Lines from the material below that hold the string "pixels" are what is needed; copy each of them.

RECORDS SHOWN
───
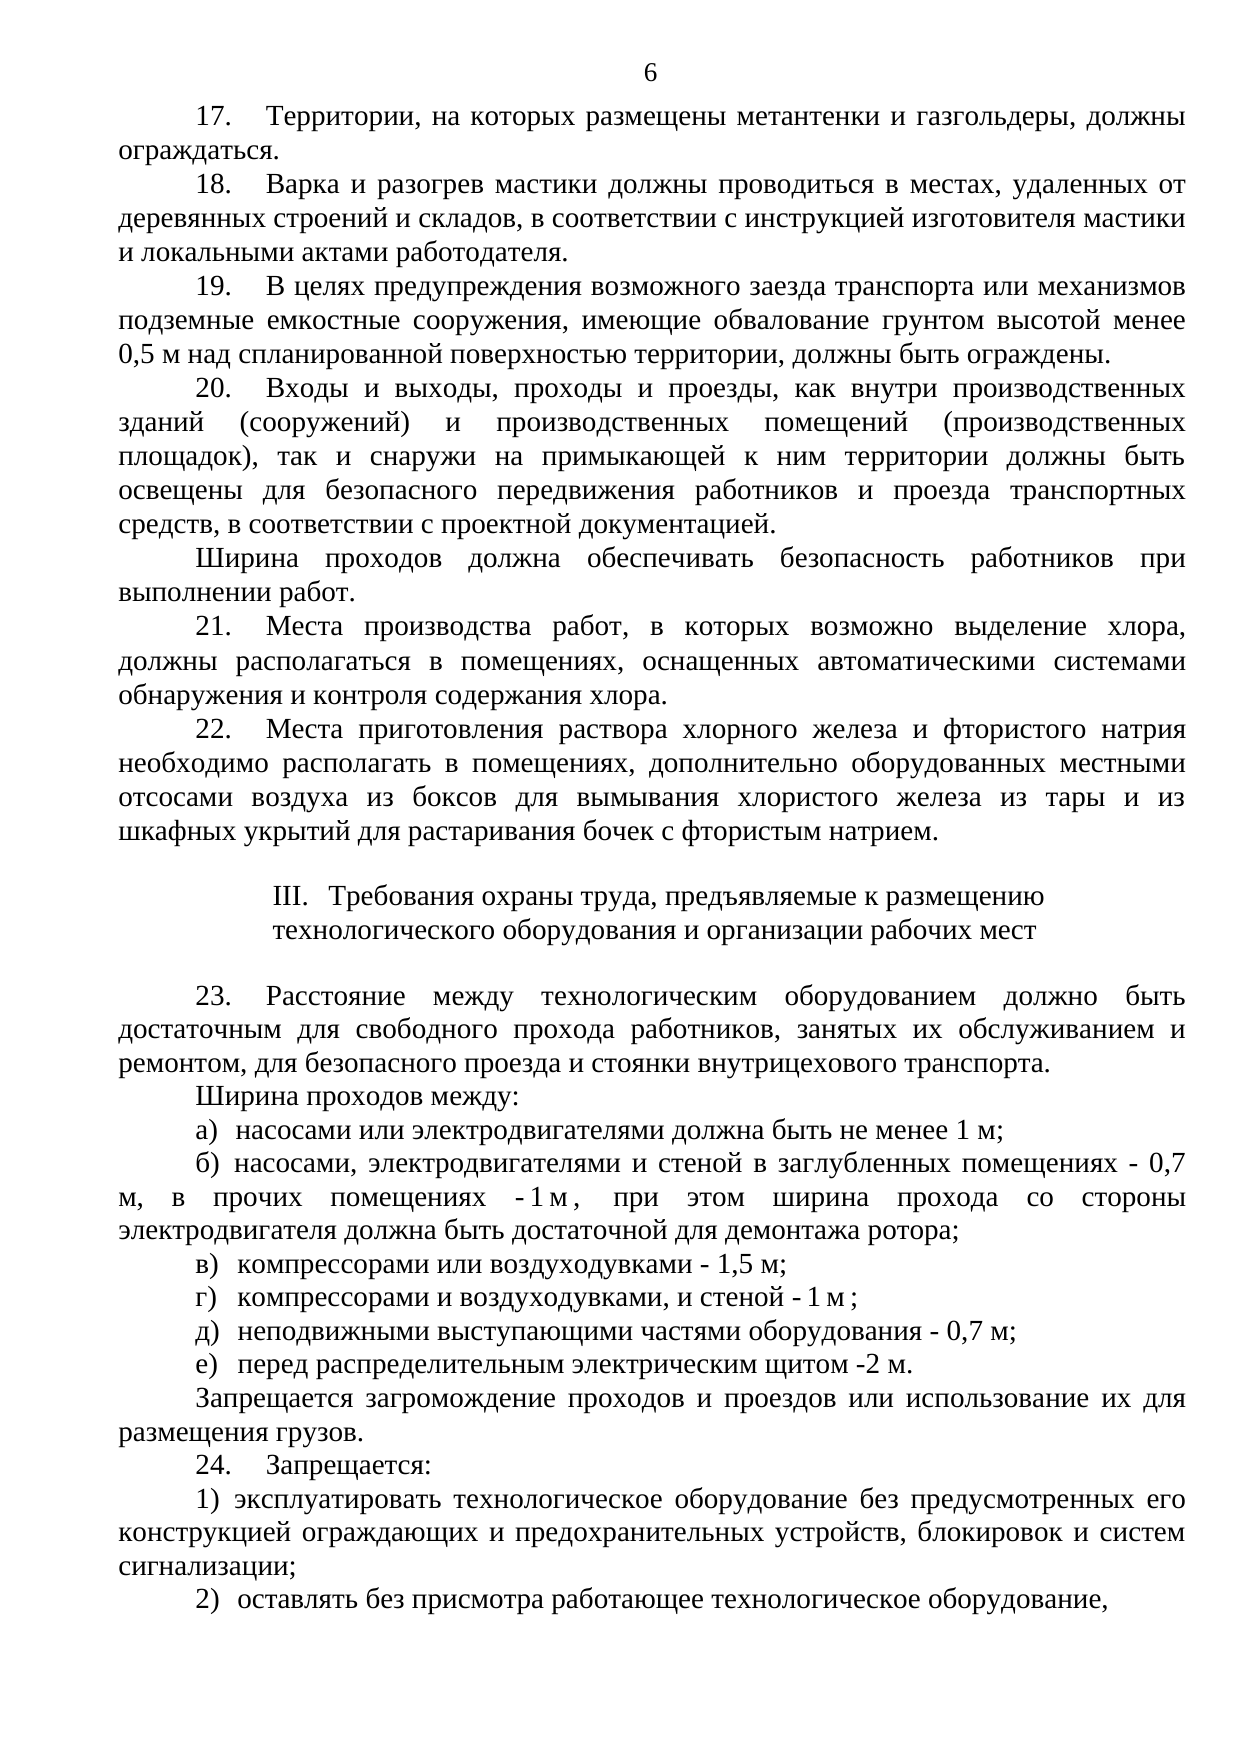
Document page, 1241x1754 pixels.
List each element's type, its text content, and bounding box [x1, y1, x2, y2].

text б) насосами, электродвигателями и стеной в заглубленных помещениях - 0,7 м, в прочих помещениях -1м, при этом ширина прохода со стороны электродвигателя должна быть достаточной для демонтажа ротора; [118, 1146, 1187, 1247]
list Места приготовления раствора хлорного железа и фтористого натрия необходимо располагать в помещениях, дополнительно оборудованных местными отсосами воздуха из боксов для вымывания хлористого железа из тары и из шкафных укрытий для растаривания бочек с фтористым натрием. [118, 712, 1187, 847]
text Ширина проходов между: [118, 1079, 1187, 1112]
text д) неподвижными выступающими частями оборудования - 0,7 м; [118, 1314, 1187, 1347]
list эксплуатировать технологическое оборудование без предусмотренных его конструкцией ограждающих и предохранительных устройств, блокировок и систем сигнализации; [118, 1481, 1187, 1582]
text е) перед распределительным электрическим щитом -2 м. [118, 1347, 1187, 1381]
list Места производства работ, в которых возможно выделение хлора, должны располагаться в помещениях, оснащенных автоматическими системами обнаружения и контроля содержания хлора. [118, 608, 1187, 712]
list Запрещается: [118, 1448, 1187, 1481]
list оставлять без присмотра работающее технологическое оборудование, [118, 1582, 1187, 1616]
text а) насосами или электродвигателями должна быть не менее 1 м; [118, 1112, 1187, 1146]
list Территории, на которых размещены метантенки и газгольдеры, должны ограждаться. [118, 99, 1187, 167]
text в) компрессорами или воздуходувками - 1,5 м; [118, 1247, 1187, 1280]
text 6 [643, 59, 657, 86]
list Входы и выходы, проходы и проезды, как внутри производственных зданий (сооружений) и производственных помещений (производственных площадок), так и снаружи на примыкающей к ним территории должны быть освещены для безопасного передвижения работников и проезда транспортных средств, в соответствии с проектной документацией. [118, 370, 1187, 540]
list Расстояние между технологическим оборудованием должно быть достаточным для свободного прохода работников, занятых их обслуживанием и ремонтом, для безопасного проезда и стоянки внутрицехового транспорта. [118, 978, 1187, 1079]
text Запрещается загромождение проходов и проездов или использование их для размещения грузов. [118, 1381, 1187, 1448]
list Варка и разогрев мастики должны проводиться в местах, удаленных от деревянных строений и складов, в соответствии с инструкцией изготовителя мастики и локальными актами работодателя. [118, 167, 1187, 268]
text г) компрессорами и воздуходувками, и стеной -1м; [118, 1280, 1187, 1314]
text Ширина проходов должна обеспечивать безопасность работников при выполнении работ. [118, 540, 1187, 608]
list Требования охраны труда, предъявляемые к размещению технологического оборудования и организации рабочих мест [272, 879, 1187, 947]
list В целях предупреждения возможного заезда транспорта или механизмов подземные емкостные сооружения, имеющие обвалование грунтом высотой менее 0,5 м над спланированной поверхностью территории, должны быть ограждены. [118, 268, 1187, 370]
───
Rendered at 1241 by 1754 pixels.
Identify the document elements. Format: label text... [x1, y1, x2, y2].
───
COMPLETED EXERCISE
Document page, 1241x1754 pixels.
Rendered at 1241 by 1754 pixels.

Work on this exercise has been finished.